Contra lo que sugiere el victimismo cansino que –envuelto en un gastado envoltorio romántico– propagan a menudo quienes lo ejercen, el periodismo es un oficio magnífico y una bendición para la persona curiosa con hambre de saber e interés por el prójimo. Pocas profesiones permiten conocer a tanta gente y asomarse a mundos tan diversos como lo hace el periodismo bien hecho, que además es incompatible con la rutina y obliga a salir continuamente de eso que llaman tu zona de confort.
Como todos los trabajos, claro, tiene también sus inconvenientes. Entre los más fastidiosos está la necesidad que impone de estar al tanto de todo lo que es de actualidad, incluidas las muchas estupideces que pasan por importantes por el mero hecho de haberse puesto de moda.
Uno disfruta a veces de la polémica y se solaza en el esperpento al que están llegando corrientes intelectuales que no le son afines. Pero sabe que su vida sería mucho mejor si no tuviera que consumir las cantidades industriales de sandeces por lo general malintencionadas que con frecuencia creciente salen de cada vez más figuras públicas e instituciones influyentes.
Aunque por inclinación natural y deformación profesional yo estaría consumiendo actualidad todas las horas del día, a veces es necesario descansar del ruido de las noticias y la virulencia del debate. Para darle a la cabeza y los nervios ese benéfico reposo, hace dos o tres años empecé a ver series, casi siempre policiacas y centradas en lo humano más que en lo social o lo político.

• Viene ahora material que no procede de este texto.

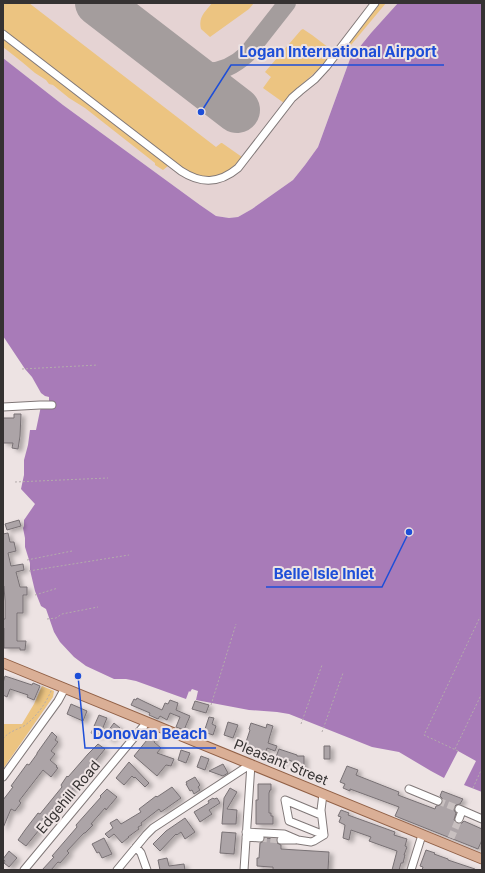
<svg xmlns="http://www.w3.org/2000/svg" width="485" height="873" font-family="Inter,sans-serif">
<defs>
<filter id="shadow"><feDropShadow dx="4" dy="2.5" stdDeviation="2" flood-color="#0004"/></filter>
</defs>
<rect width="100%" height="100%" fill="#ede3e3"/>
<path fill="#e5d3d3" d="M3,3h395l-27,30 -21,26 -32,88 -13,18 -12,15 -41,29 -14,8 -9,1 -13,-2 -16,-11 -137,-100 -60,-47z"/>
<path fill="#ecc481" d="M3,3h26l187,144 5,-4h1l20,14c-4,5 -9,10 -14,14 -13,8 -28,7 -41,0l-184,-142z
M212,3h42l-5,6 -39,28 -9,-8c-3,-12 4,-17 11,-26z
M380,3h6l-35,42 -6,6 7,-12z
M303,29l9,6 21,16c-13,22 -34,32 -49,52l-21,-15 8,-11 -6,-5 36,-42z
M3,39l165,127 -5,4 -8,-5v-2l-70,-55 -16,-10 -16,-13 -4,-1 -3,-4 -11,-7 -13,-11 -19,-15z
M42,686l12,5 -1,6 -50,72v-45h19l12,-20z"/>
<path fill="#a87bb8" d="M398,3h84v789l-18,-7 12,-24 -18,-10 -14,27 -13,-7 -32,-19 -27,-5 -83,-33 -12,-2 -28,-2 -53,-10 2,-9 -6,-2 -2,3 -1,-1 -3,8 -50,-18 -10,-2h-12l-28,-13 -12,-9 -14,-15 -6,-10 -8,-23 -5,-3 -6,-15 -5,-21v-7l-5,-16v-9l-2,-10 1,-2v-6l11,-16 -14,-15 3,-14v-15l4,-15 2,-15h6l5,-24h8v-9l-4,-1 -4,-3 -9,-16 -7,-8 -22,-33v-278l60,47 137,100 16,11 13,2 9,-1 14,-8 41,-29 12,-15 13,-18 32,-88 21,-26z"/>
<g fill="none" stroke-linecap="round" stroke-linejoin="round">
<path stroke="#a49d9d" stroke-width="18" d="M165,54c6,4 12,9 18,13 4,2 9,2 12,3 20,5 38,-3 52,-16l40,-51"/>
<path stroke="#a49d9d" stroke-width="46" d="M98,3l139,107"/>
</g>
<path fill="#aca4a7" stroke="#787174" filter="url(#shadow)" d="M14,414h7l-1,22 -2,13 -6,-1 1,-5h-10v-25h11z
M19,520l2,6 -14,4 -2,-6z
M8,533l2,9h4l2,9 -8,2 3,13 12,-2 1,6 -8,2 4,15h7v8h-4v18h-6v28h9l-1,9h-5v-2h-16v-20h-1v-9h2v-18l-1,-15h-1v-52z
M5,676l27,9 1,-2 7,3 -6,14 -7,-3 1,-2 -18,-6 -3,8 -4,-2v-12z
M137,698l8,4 17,8 3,-7 3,1 2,-4 8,3 -2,7 14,6 -6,14 -8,-3 4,-10 -10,-4 -3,7 -7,-4 -2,3 -9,-4 1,-2 -19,-8 3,-6 2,1z
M195,701l14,4 -3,8 -14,-4z
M71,704l16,7 -4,10 -16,-7z
M99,715l8,3 -8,19 -8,-4z
M209,717l5,1 -2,6 4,2 -3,9 -9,-3z
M228,722l10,3 -5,13 -9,-3z
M114,723l6,5 -9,12 -6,-5z
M251,723l15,5 1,-4 6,2 -4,13v1l-1,3 9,3 -2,5 -8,-3 -4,11 -20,-8 7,-21 -1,-1z
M52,732l5,5 -2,3 3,2 -7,9 4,3 -5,6 7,6 -1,1 2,1 -7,9 -8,-7 -24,31 2,2 -6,8 -4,-2 -8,19v-28l10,-13 -2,-1 16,-22 2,1 8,-11v-1z
M151,735l5,4 -2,3 7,6 -4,5 17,6 -3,7 -5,-1 -9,11 -23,-20z
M98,744l7,5 -79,97 -8,-6 7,-10 13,-17 2,1 22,-27 -1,-2 6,-9 1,1 20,-23z
M324,746h6v13h-6z
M279,749l18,6v1h7v18l-8,-1v-10l-12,-5 -2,7 -8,-3z
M181,750l9,3 -4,10 -8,-3z
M201,756l8,3 -4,11 -8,-3z
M129,762l20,21 -4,4 -10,-10 -1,1 -2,-2 -8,9 -8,-7z
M223,764l5,9 -5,3 -14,-5z
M347,766l11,4 -2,5 43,17 -1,3 37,14 1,-3 5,-1 2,-2 -1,-5 -2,-2 2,-5 21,8 -3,5 -4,1 -2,2v3l2,3 -2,7 4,4 4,-1 2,-2 18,8v11l-4,9 -83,-33 4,-9 -49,-18v2l-7,-3 2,-4 -5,-2z
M195,777l5,8 -2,2 2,3 -6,4 -2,-4 -2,1 -4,-7h1l-1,-2z
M258,784h13v6h-1l-1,3v20h2v3h2v8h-17v-24h2z
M172,787l9,11 -20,14 -2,-3 -18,14 1,2 -4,2 1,2 -11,8h1l-7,6 -8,-9 -5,4 -4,-4 8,-6 -3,-5 7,-4 4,5 20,-12 -2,-3 17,-13 1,1z
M230,788l7,4 -10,17 10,1 -1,14h-14l2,-26z
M107,789l10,8 -11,13 -1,-2 -14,16 2,1 -8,8h-1l-17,18 2,2 -9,10 -2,-1 -7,8h-9l12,-13 -2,-1 25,-29 -1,-2 25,-28 -1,-1z
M213,798l1,1 3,-1 3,5 -11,7 3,4 -12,8 -6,-10 15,-9 -1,-2z
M341,810l8,3 -1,2 47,17 -1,3 13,4 -2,7 2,1 -3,8h1l-2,8h-2l-2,7h-7l5,-19 -28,-10 2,-4 -20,-7 -2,10 -6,-2 2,-13 -6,-3 2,-5 -3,-1z
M185,818l10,14 -10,7 -4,-7 -4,3 -1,-1 -16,17 -7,-7 13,-13z
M222,832l14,1 -2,21 -14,-1z
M104,838l8,16 -10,4 -3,-6 -2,1 -5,-9z
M265,838l11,1 1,4 4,2v4l48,3 -1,18h-55v-3h-2l-14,-1v-8h2l1,-15 4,-2z
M426,850l9,3 -1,1 14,5v1l27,9v1h-53l1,-3 -3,-1z
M9,851l8,7 -8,9 -5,-4 1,-2 -2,-2z
M167,858l2,8 15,-2 1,6h-25l-2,-10z"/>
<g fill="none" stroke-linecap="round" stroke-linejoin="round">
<path stroke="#c8c0c0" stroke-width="7" stroke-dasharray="7 3.5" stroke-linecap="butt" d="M438,801l21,8
M260,838l21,2
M451,838l8,-19"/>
<defs>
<path id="minor" d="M3,34l178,137c20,13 38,13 57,-3l54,-70 8,-7 15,-12 11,-12 49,-64
M3,407l37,-2h12
M3,777l55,-76 7,-13
M409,789l29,12
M323,794l-2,16 3,25
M459,809l23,10
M459,819l3,-8
M246,832l38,2 14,6 13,2 3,-1 10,-6 -35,-14 -4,-21 36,15
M246,837l14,1
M281,840h14
M136,847l5,6 6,17
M24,870l123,-148
M117,870l29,-35 7,-7 98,-64
M244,870l7,-106
M411,870l11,-35"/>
<path id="major" d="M3,663l479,196"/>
</defs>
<use href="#minor" stroke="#807878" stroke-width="9"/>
<use href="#major" stroke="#916046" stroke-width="11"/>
<path stroke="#b4acac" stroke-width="1" stroke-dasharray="2 2" stroke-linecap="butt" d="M22,369l76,-4
M15,482l93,-4
M27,560l45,-9
M29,571l100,-16
M35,595l23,-7
M47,619l9,-1 6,-4 36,-7
M211,705l25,-81
M301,724l21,-59
M322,732l21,-59
M3,739c5,-7 13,-9 21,-13 12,-9 21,-21 27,-35
M455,749l27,-56
M458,751l-34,-16 56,-118
M473,788l9,-20"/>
<use href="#minor" stroke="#fff" stroke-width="7"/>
<use href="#major" stroke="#daaf96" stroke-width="9"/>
</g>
<g text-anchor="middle" stroke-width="4" stroke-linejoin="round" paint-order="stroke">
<g font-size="14" fill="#353232" stroke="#ede3e3">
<text transform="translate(281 762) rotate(22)" y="5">Pleasant Street</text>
<text transform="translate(68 797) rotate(-50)" y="5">Edgehill Road</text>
</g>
</g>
<path fill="none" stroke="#1d4ed8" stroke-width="1.5" d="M201 112L231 65H444M409 532L382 587H266M78 676L85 748H216"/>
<g fill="#1d4ed8" stroke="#ede3e3" stroke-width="1.5">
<circle cx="201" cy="112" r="4"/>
<circle cx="409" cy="532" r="4"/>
<circle cx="78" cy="676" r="4"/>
</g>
<g font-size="15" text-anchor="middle" font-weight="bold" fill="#1d4ed8" stroke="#ede3e3" stroke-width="4" stroke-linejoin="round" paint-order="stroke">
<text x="338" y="57">Logan International Airport</text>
<text x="324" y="579">Belle Isle Inlet</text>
<text x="150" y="739">Donovan Beach</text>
</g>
<rect width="485" height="873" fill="none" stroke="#353232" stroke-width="8"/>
</svg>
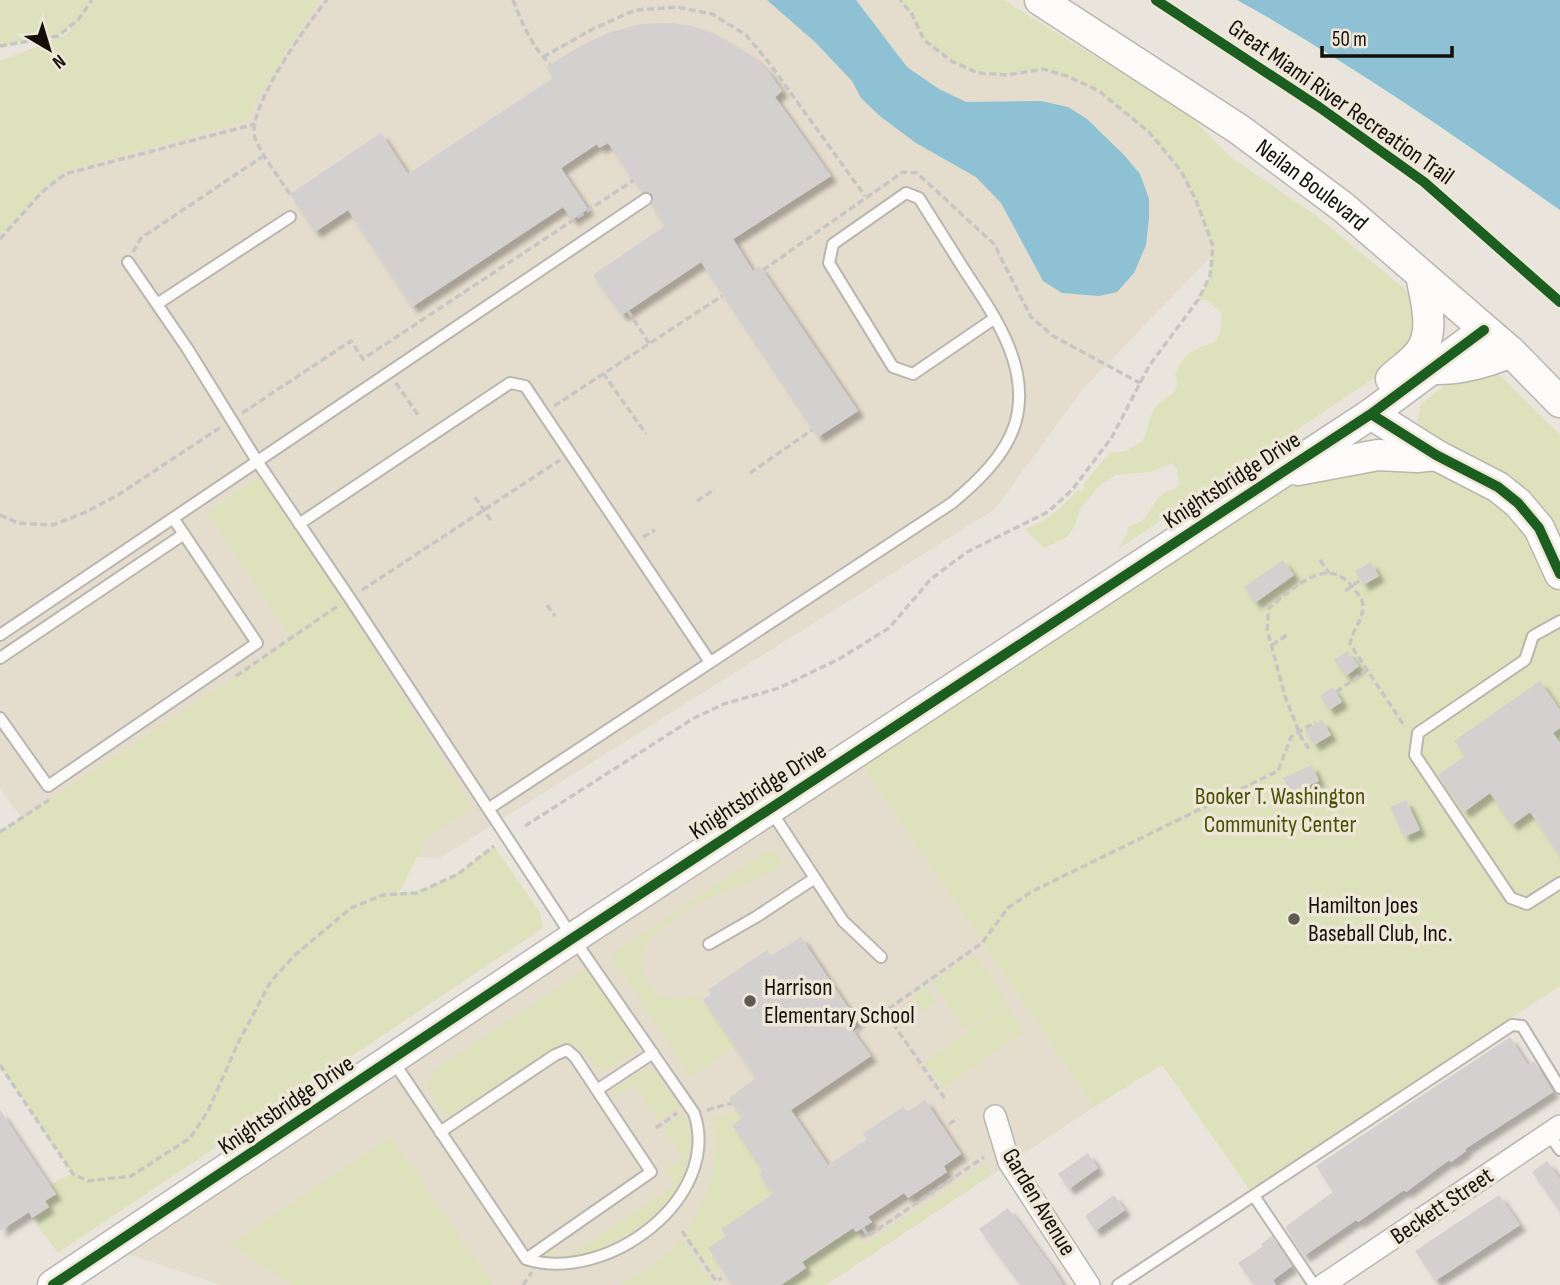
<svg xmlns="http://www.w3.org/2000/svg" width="1560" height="1285" font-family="'Sofia Sans Condensed',sans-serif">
	<defs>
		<filter id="shadow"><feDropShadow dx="6" dy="6" stdDeviation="2" flood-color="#0004"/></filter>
	</defs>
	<rect width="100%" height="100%" fill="#e9e5dd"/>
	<!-- built -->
	<path fill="#e4dccc" d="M223 0H942L1192 146 1258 208 1083 389 995 509 440 858 33 834 0 788V168Z
		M854 753 1094 1107 826 1285H221L110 1248Z"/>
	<!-- green -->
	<path fill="#dde2bd" d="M0 0H92L87 9 94 0H318L256 100 249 120 59 173 0 234V61L66 35 75 23 58 36 0 46Z
		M900 0H1004L1188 114 1229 156 1314 214 1407 291 1420 306 1409 355 1118 549 1127 534 1129 525C1148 523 1148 510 1158 498 1163 492 1173 490 1179 485L1177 469 1172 463 1150 472 1116 475 1099 486 1080 509 1074 528 1067 537 1044 548 1025 529C1049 519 1060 509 1078 490L1080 492 1085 488 1083 485 1109 453 1126 451 1142 442C1147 432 1149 418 1154 409 1164 394 1183 396 1175 374 1183 355 1194 347 1214 343 1221 333 1223 324 1221 312L1206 300H1198L1210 276 1213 246 1196 200 1181 171 1149 132 1099 91 1067 76 1043 69 1007 75 979 73 953 62 924 40 912 14Z
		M1474 370 1499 374 1560 435V536L1542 508 1512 476 1449 444 1431 439 1422 432 1417 423 1421 404 1443 387Z
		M1330 463 1473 473 1560 574V986L1250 1190 1162 1065 1094 1107 854 753 1280 473Z
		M266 472 351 600 345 604 472 807 427 838 399 893C436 892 465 868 494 846L540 912 543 928 58 1253 32 1218 45 1201 55 1194 50 1185 72 1173 0 1065V832L292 639 207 512Z
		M766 851H774L781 860 782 865 757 879 694 904 651 937 641 951 642 974 655 993 679 1000 698 995 735 1047 691 1077 613 959 614 953Z
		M974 954 1007 1002 965 1030 933 982Z
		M584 970 592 976 636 1041 635 1052 605 1071 597 1070C588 1056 581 1045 562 1043L452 1115 444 1113 427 1089 432 1072Z
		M926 987 936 1002 921 1012 912 997Z
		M1006 1004 1025 1031 943 1088 924 1063Z
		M645 1068 656 1072 680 1107 659 1121 634 1085 615 1097 611 1091Z
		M738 1112 744 1117 732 1125 763 1171 759 1175 768 1187 772 1184 781 1198 708 1248 721 1268 712 1275 685 1235C710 1190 720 1169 713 1117Z
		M683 1113C693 1131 691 1145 686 1165 679 1191 673 1207 655 1228 637 1250 563 1285 542 1257L552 1249 562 1261 674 1186 664 1169 683 1158 663 1128Z
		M391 1137 493 1285H292L231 1244Z
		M985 1164 992 1174 826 1285H781L806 1269 802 1262 853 1228 865 1244Z
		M681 1238 713 1285H620C643 1273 664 1259 681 1238Z"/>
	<!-- water -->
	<path fill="#8dc1d3" d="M767 0H856L907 67 939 89 966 102 1041 101 1068 107 1087 119 1124 155 1140 174 1149 199V218L1146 245 1134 273 1117 292 1099 296 1062 293 1043 281 1001 203 976 177 916 143 881 117 861 98 852 81 815 42Z
		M1237 0H1560V210C1455 136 1349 62 1237 0Z"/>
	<!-- building -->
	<path fill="#d3d0cf" filter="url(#shadow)" d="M670 23 693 26 715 34 753 57 768 71 782 91 775 97 831 176 733 239 753 271 760 266 858 411 818 437 701 262 622 315 593 275 665 226 651 205 654 199 652 194 646 191 642 192 608 143 599 148 597 144 561 168 588 209 572 220 563 207 412 307 348 210 315 232 290 194 381 133 408 174 553 78 546 67 581 46 608 33 641 24Z
		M1283 560 1294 575 1255 603 1244 587Z
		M1371 562 1379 576 1363 585 1355 571Z
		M1347 651 1359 666 1346 676 1334 660Z
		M1540 681 1560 710V728L1553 733 1560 743V856L1530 812 1512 825 1490 793 1464 812 1438 775 1465 756 1454 741Z
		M1333 687 1342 702 1329 710 1320 695Z
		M1322 720 1331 735 1314 745 1305 731Z
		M1312 765 1319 781 1290 793 1283 778Z
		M1406 800 1420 830 1404 837 1390 807Z
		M801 937 857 1021 850 1027 871 1056 791 1110 828 1165 867 1139 863 1133 903 1107 907 1112 925 1100 961 1154 944 1166 947 1172 908 1198 904 1193 868 1217 872 1222 856 1232 853 1228 802 1262 806 1268 781 1285H733L708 1248 726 1236 721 1229 773 1194 759 1174 763 1171 732 1125 742 1118 729 1098 756 1078 703 1000 711 995 708 990 767 950 771 956Z
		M1510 1037 1528 1065 1534 1061 1553 1092 1465 1149 1466 1151 1451 1162 1449 1160 1406 1192 1404 1190 1358 1222 1356 1220 1304 1256 1285 1227 1333 1192 1316 1166Z
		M0 1110 56 1194 45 1201 49 1207 32 1218 29 1212 0 1231Z
		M1088 1153 1098 1168 1069 1189 1058 1174Z
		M1547 1161 1560 1179V1212L1532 1172Z
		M1114 1195 1125 1210 1095 1231 1085 1216Z
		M1499 1195 1520 1225 1435 1281 1415 1251Z
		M1008 1208 1052 1267 1063 1285H1020L979 1229Z
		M1272 1236 1292 1266 1273 1280 1276 1285H1254L1238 1263 1262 1247 1261 1244Z"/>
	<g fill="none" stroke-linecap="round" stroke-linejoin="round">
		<!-- lane casing -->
		<g stroke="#b9b6b0" stroke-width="14">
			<path id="lane" d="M128 262 187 348 257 461 351 600 573 938 694 1113C723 1198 606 1285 526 1259L393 1061
				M157 304 290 217
				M299 524 510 383 525 386 710 662
				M1560 621 1533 636 1525 660 1418 733 1415 755 1511 898 1527 904 1560 883
				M0 635 646 199
				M0 658 184 534
				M0 718 48 786 257 643 173 518
				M488 809 952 503C977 482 1005 456 1015 424 1032 368 994 315 965 271 950 247 934 222 919 198L906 193 833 244 829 263 893 367 913 374 995 318
				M771 811 843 921 881 957
				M709 944 756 917 815 878
				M597 1090 653 1053
				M440 1132 555 1055 567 1050 575 1057 651 1172 526 1259
				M1549 1134 1560 1150
				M1254 1196 1314 1285
				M1118 1285 1512 1025 1522 1026 1560 1088"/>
		</g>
		<!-- street casing -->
		<g stroke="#b9b6b0" stroke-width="24">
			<path id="street" d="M995 1116 1009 1162 1089 1285
				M1323 1285 1560 1126"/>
		</g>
		<!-- secondary casing -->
		<g stroke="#b9b6b0" stroke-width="33">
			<g id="secondary">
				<path id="s1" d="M1040 0 1240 130 1343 207 1511 352 1560 402"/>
				<path d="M1432 369C1460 370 1485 363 1511 352"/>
				<path d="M1391 379C1400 370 1413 362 1420 352 1436 331 1425 298 1421 275"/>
				<path d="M1371 414 1436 455 1498 487 1518 503 1539 528 1560 574"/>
				<path d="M1298 470 1378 455 1417 457 1436 455"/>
				<path d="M53 1285 573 938 1371 414 1484 330"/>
			</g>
		</g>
		<!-- path -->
		<path stroke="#c7c6c4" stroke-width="3.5" stroke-dasharray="7 3.5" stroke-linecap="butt" d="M513 0C522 23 532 47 550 64
			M0 46 58 36 78 20 92 0
			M543 57 593 29 635 10 677 7 712 14 746 35 770 64 865 196
			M290 194C280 179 261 154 255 138 245 110 308 23 327 0
			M0 239 42 192 65 174 255 124
			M133 252 141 238 265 155
			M763 270 903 172 917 173 994 244 1031 317 1053 336 1140 383
			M628 311 649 343
			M603 373 646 434
			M396 383 418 415
			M554 406 722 296
			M242 413 351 341 363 359 634 180
			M750 473 812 430
			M475 497 492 522
			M697 501 715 489
			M0 515 18 523 53 525 86 512 118 495 221 427
			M643 537 655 530
			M1320 560 1329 573
			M362 590 560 460
			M1345 591 1360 580
			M547 605 555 616
			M1272 645 1287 635
			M236 676 339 605
			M1336 692 1367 670
			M1309 749 1301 737 1285 696 1267 629 1269 608C1292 589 1328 553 1353 588 1358 594 1363 599 1363 607 1363 620 1352 630 1350 644L1405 727
			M525 826 694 718 724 704 779 688 839 659 889 628 931 579 967 552 1048 512 1072 490 1112 437 1149 366 1198 300 1210 276 1213 246 1196 200 1181 171 1149 132 1099 91 1067 76 1043 69 1007 75 979 73 953 62 924 40 912 14 900 0
			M0 832 49 800
			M881 1006 945 1099
			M854 1033 982 943 1008 908 1031 892 1278 771 1291 737 1315 722
			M0 1065 73 1174 88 1181 131 1176 190 1138 208 1111 238 1043 271 981 295 955 351 908 383 895 417 893 458 874 494 846
			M707 1110 732 1103
			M949 1124 958 1118
			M656 1128 677 1113
			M863 1228 868 1236 984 1157
			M682 1231 716 1281 722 1278
			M523 1285 532 1272"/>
		<!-- lane -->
		<use href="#lane" stroke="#fcfbfa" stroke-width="10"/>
		<!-- street -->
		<use href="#street" stroke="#fcfbfa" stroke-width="21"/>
		<!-- secondary -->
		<use href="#secondary" stroke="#fcfbfa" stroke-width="30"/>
		<!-- cycleway casing -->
		<g stroke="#eee7d8" stroke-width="15">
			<path id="cycleway" d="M1156 0 1319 107 1424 182 1560 302
				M1371 414 1436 455 1498 487 1518 503 1539 528 1560 574
				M53 1285 573 938 1371 414 1484 330"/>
		</g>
		<!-- cycleway -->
		<use href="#cycleway" stroke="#1b5e20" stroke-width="10"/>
	</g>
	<!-- markers -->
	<g fill="#5e5b54" stroke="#eee7d8" stroke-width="2.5">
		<circle cx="1294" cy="919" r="7"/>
		<circle cx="750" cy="1001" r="7"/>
	</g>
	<g text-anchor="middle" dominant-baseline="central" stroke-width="7" stroke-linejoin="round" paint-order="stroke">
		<!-- street labels -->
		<g font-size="24" fill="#13100b" stroke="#eee7d8">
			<text transform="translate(1341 102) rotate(35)">Great Miami River Recreation Trail</text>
			<text stroke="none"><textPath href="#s1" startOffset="329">Neilan Boulevard</textPath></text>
			<text transform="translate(1232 480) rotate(-33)">Knightsbridge Drive</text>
			<text transform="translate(758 791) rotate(-33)">Knightsbridge Drive</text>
			<text transform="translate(286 1105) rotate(-34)">Knightsbridge Drive</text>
			<text transform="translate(1039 1202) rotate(59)">Garden Avenue</text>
			<text transform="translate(1442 1206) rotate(-34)">Beckett Street</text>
		</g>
		<!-- park labels -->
		<g font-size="24" fill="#475104" stroke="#eee7d8">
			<text x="1280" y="796">Booker T. Washington<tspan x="1280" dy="28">Community Center</tspan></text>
		</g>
		<!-- poi labels -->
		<g font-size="24" fill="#13100b" stroke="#eee7d8" text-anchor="start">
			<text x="1308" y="905">Hamilton Joes<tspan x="1308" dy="28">Baseball Club, Inc.</tspan></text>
			<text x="764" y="987">Harrison<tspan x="764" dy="28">Elementary School</tspan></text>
		</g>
	</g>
	<!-- north arrow -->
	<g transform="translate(49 49) rotate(142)" stroke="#eee7d8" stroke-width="5" paint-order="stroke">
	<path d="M0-5L12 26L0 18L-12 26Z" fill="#13100b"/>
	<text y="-10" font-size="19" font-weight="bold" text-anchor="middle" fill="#13100b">N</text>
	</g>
	<!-- scale -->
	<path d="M1322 46v10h130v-10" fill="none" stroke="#13100b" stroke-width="3.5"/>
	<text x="1332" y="46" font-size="21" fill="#13100b" stroke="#eee7d8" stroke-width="5" paint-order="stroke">50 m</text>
</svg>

Esta semana he encontrado en Netflix una producción belga, 13 Mandamientos. Ambientada en una ciudad de provincias de Flandes, la serie está construida según el modelo de Seven y narra el pulso de la policía con un retador criminal en serie que, mediante el asesinato y la tortura, busca agitar la conciencia de una sociedad cada vez más alejada de los valores tradicionales que él venera.
Pese a que choque con el descanso de lo político que normalmente busco en las series, la vocación justiciera ultraconservadora del malo es, a mi juicio, una columna vertebral narrativa perfectamente creíble y legítima, y 13 Mandamientos me está pareciendo una serie excelente. La trama está admirablemente construida; los personajes, bien hechos e interpretados, y son además lo suficientemente atractivos como para cogerles cariño y familiarizarse con ellos.
Y, sin embargo, 13 Mandamientos logra irritarme constantemente con los detalles, escenas y comentarios de sobreactuación buenista que sus creadores meten con calzador para demostrar su buena voluntad con los inmigrantes, los pobres y los vulnerables y su condena inequívoca de las fuerzas retrógradas conservadoras que envenan nuestra idílica convivencia.
Por ejemplo, exculpando por boca del protagonista y principal personaje positivo al Islam en general de los atropellos de unos pocos fundamentalistas, algo que a los creadores no les parece necesario hacer con el cristianismo integrista al que parece que pertenecen el asesino y sus simpatizantes. O dejando claro sin que venga a cuento o tenga la menor importancia para la trama que la madre drogadicta vecina del protagonista no es una inconsciente sin el menor sentido de la responsabilidad sino una víctima de sus injustas circunstancias económicas. O, por dar un último ejemplo, con la mención totalmente gratuita a las duras condiciones de trabajo de los inmigrantes en los asilos durante una visita de la policía a una residencia de ancianos.
A esto se le suma el personaje de Marnix, un gordito católico, torpe, bobo, mezquino y sentimental que es el único personaje tajantemente negativo de toda la serie, con el que el guión se ensaña con una crueldad que ni se permite amagar con los personajes que representan a otros grupos sociales que sí están del lado bueno de la Historia.
Hablo aquí de 13 Mandamientos, pero esta manera de tratar a unas minorías y a otras por parte de quienes presumen de tolerantes y abogados de la diversidad es algo común a muchas, por no decir casi todas, producciones de Netflix, como sabrán los lectores que estén abonados a esta plataforma.
Es evidente que cada uno hace con su serie lo que quiere, y que Netflix tiene derecho a programar y dejar fuera lo que le venga en gana. Pero con la irritación que me provocan estos detalles que estropean una buena serie y el hartazgo de toda esta beatería invasiva me surgen unas preguntas.
¿Ya no es posible ver una serie sin ser sometido a un bombardeo de la propaganda moralista hegemónica? ¿No quedan directores lo suficientemente seguros de sus sentimientos hacia los inmigrantes o las minorías sexuales como para hacer una película sin esforzarse por dejar claro que no los odian? ¿No merece un católico aunque sea gordo y feo un mínimo de la hipersensibilidad con la que tratan a quienes disfrutan del estatuto de víctima? ¿No se sienten insultados los inmigrantes y las minorías sexuales ante ese paternalismo delicado que les convierte en seres por definición vulnerables y desvalidos?